Check out the free Data Science with Microsoft SQL Server 2016 eBook that covers what’s new, installing & configuring R Services, and how to develop full applications through walkthroughs.
Want to get certified and show your mastery in data science? We have your covered via several courses at Microsoft LearnAnalytics and Microsoft Academy! We have several training partners that can help you train your teams on advanced analytics and machine learning!
Check out the R Solution Templates that will walk you through how to develop a solution using Microsoft R Server, from beginning to end. In addition, with the click of a button, you can deploy these templates to an AzureVM and see the entire application in action. You can follow the links to github and use the code as a starting point for your own solution, and accelerate time to value!
In our last release, we provided a Solutions Template for Campaign Optimization using SQL Server R Services. Now, we have added a solution template for the Azure HDInsight platform on Spark compute context. In the words of Anindya Palit, EVP Affine Analytics, “Partnering with Microsoft allowed Affine’s extensive analytics experience in marketing to be transformed into a solution for optimizing lead generation through Campaign Optimization. We were able to quickly ramp up and build the solution utilizing the power of R Services within SQL Server.”
Hospital Length Of Stay (LOS) is the latest solution template built on SQL Server R Services. Dr.
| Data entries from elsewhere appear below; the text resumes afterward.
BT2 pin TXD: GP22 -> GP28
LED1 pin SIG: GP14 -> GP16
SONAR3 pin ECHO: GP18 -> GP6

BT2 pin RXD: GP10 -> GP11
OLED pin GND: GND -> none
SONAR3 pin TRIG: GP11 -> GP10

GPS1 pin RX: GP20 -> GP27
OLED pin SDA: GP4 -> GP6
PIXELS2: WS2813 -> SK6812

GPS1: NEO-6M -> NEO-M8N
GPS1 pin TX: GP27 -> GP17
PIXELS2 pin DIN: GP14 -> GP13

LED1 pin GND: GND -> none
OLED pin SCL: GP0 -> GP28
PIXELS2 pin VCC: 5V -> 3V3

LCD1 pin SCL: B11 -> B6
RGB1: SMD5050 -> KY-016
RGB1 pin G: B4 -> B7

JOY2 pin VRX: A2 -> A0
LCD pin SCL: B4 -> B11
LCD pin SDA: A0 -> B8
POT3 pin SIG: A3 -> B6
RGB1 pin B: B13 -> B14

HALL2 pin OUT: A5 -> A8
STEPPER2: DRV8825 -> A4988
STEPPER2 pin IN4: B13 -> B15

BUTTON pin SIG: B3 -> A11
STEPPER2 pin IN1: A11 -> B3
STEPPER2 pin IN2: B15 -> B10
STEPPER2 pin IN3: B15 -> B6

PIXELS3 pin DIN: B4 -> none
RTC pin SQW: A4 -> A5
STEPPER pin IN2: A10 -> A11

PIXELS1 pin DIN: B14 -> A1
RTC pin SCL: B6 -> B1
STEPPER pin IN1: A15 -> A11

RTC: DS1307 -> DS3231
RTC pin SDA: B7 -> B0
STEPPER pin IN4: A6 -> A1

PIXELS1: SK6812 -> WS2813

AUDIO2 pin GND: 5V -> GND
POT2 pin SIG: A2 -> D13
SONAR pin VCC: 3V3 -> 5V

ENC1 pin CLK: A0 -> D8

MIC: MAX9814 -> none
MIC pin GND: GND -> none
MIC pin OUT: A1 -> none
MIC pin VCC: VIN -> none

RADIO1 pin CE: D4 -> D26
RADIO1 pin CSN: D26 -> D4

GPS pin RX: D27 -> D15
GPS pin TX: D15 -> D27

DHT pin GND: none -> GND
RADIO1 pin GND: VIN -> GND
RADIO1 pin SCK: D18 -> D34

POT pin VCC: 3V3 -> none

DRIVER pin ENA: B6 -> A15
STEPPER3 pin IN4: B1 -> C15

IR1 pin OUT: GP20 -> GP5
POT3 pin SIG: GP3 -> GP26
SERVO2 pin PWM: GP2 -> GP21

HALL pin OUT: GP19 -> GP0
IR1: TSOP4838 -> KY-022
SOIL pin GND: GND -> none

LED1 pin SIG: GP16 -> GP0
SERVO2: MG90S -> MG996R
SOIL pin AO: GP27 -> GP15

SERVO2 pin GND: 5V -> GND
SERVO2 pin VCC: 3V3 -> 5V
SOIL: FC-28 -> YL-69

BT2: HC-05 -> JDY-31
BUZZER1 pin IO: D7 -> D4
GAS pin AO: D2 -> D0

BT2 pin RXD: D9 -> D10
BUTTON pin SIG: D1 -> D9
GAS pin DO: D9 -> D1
Greg Mckelvey, Head of Clinical Insights, KenSci, says “The Hospital ‘Length of Stay Prediction’ solution shows how you can build a potentially life-saving machine learning solution by leveraging the power of R within SQL Server. By predicting how long an admitted patient is likely to stay at the hospital based on clinical history, labs and vital, the solution enables doctors and nurses to better manage patient flow and coordinate post-discharge patient care.”
Microsoft R Server 9.1 will be released as Azure VMs in Azure Marketplace, Data Science VMs, and on Azure HDInsight. VMs were available on CentOS 7.2 and Ubuntu 16.04. Now, we have added support for RHEL 7.2, and made all VMs available in China.
Microsoft R Client
With our current release, we are delivering Microsoft R Client on the Linux platform for the first time, in addition to Windows. R Client is available on all four popular flavors of Linux – RHEL, CentOS, Ubuntu, and SuSE. Please check out R Client for Windows and R Client for Linux.
I am proud of how we are making R enterprise-grade through Microsoft R portfolio of products and services, building on top of open source R in fully compatible ways. Adopting advanced analytics and machine learning requires a holistic approach that transcends technology, people and processes; we continue to deliver more handholding to ensure that enterprise users are set up for success! With the 9.1 release, you have in-database analytics and machine learning in a variety of platforms, develop powerful analytics models leveraging both open source and Microsoft innovation, deploy them at scale, and easily integrate into line-of-business systems to maximize ROI. We invite you to get started with Microsoft R Server 9.1.